Misi untuk menemukan spesies amfibi yang diperkirakan telah punah, mulai menampakkan hasil.

Para aktivis pelestarian lingkungan menemukan lima katak Afrika Barat dan satu kadal gua dari Meksiko.

"Katak tersebut terakhir kali terlihat pada 1979," ungkap Robin Moore, koordinator proyek Conservation International (CI).

Katak yang dimaksud adalah hyperolius sankuruensis dari Republik Demokratik Kongo.

Sementara katak dengan nama ilmiah hyperolius nimbae dari Pantai Gading tidak diketahui keberadaanya sejak 1967.

Di kedua negara ini, banyak habitat amfibi yang rusak atau hilang.

Seiring dengan bertambahnya populasi manusia, binatang ini makin terpinggirkan.

Gua lembab

Kadal gua dari Meksiko mengalami nasib serupa.
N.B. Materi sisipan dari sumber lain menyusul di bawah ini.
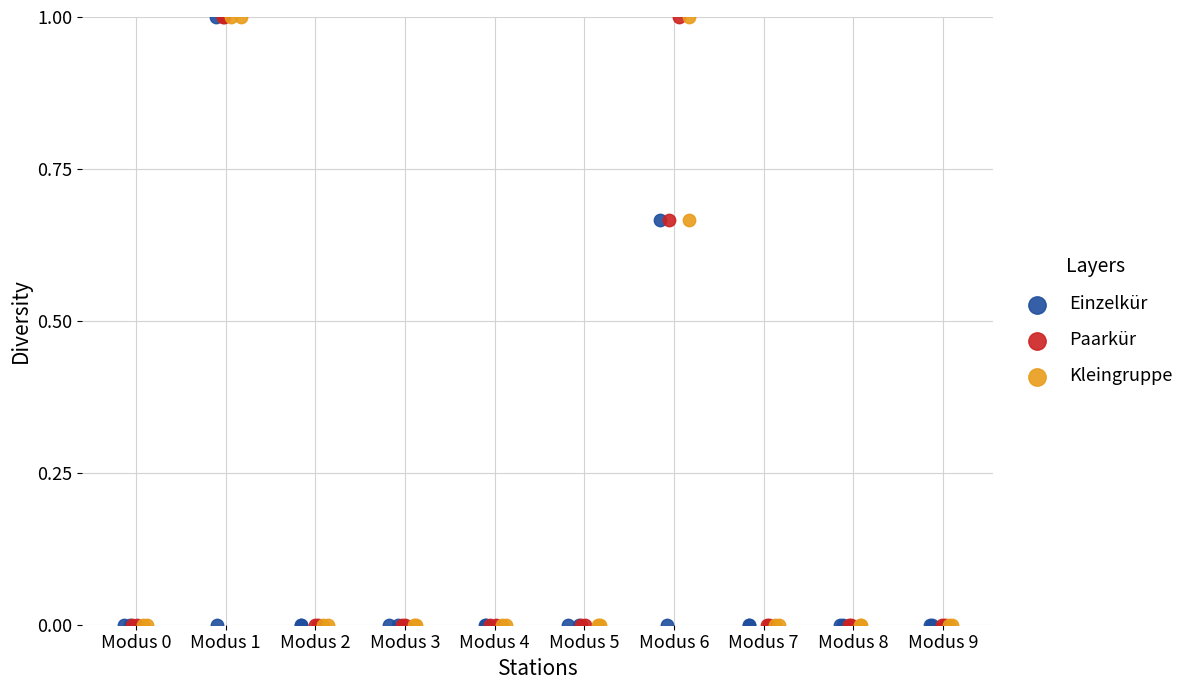

What are all the series names shown in the legend?

Einzelkür, Paarkür, Kleingruppe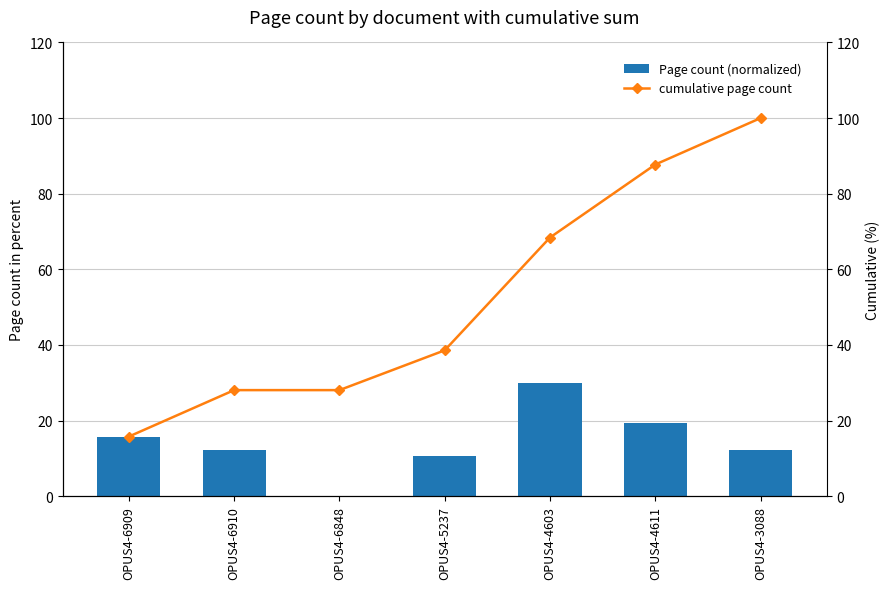

What is the average value of the Page count (normalized) series?

14.3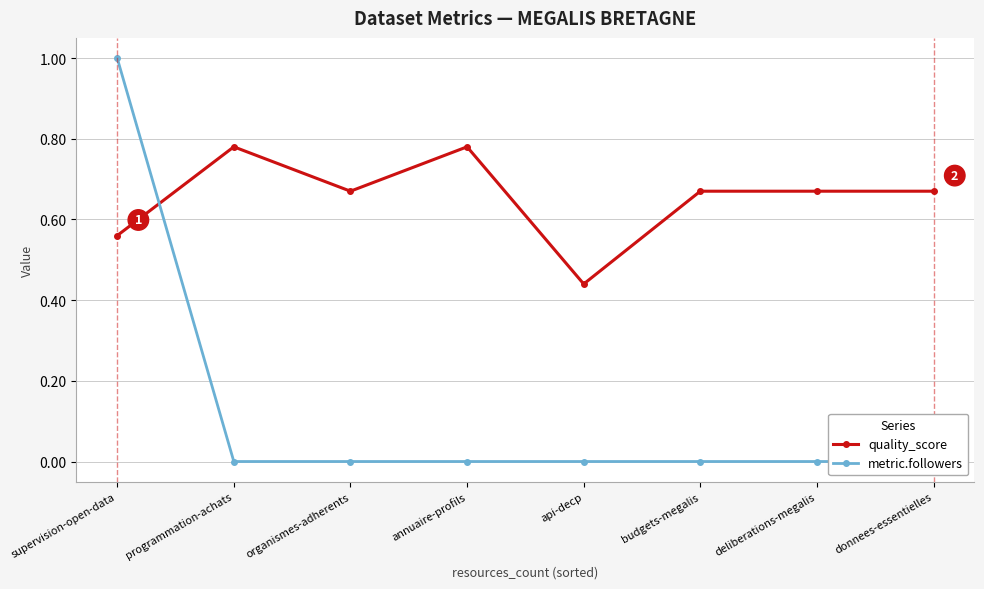

Rank the series by their maximum value, from highest to lowest.

metric.followers, quality_score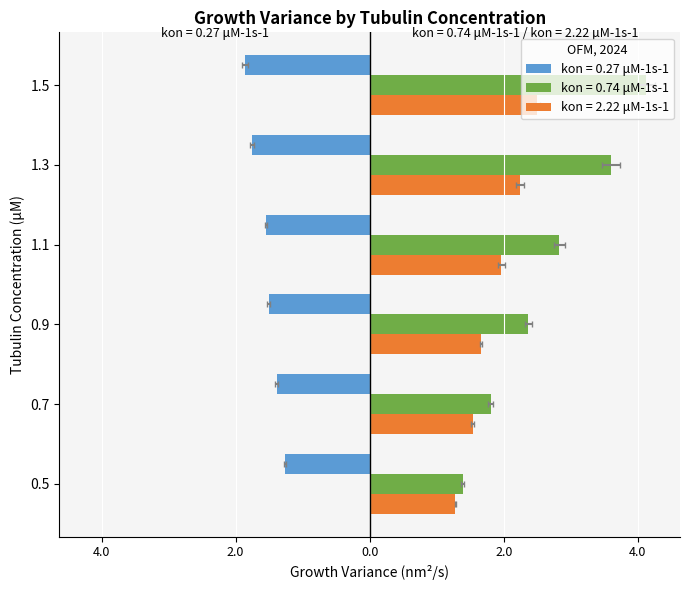

What are all the series names shown in the legend?

kon = 0.27 μM-1s-1, kon = 0.74 μM-1s-1, kon = 2.22 μM-1s-1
Habitat mereka makin lama makin sulit ditemukan.

Sejak ditemukan pada 1941 binatang ini tidak lagi terlihat.

Kadal ini diyakini membutuhkan gua-gua yang lembab dan para aktivis pelestarian lingkungan tadinya memperkirakan hutan yang kering karena penebangan besar-besaran, membuat spesies ini punah.

"Ini adalah temuan yang luar biasa dan bisa berdampak positif baik untuk spesies itu sendiri maupun untuk manusia," kata Moore.

"Salah satu spesies yang kami temukan hidup di kawasan yang harus dilindungi karena menyediakan sumber air ke daerah perkotaan."

Ia menambahkan tiga spesies ini termasuk beruntung karena jenis-jenis binatang lain mungkin sudah lama punah selamanya.

Temuan akhir akan dipaparkan dalam konferensi PBB tentang keanekaragaman hayati di Nagoya, Jepang.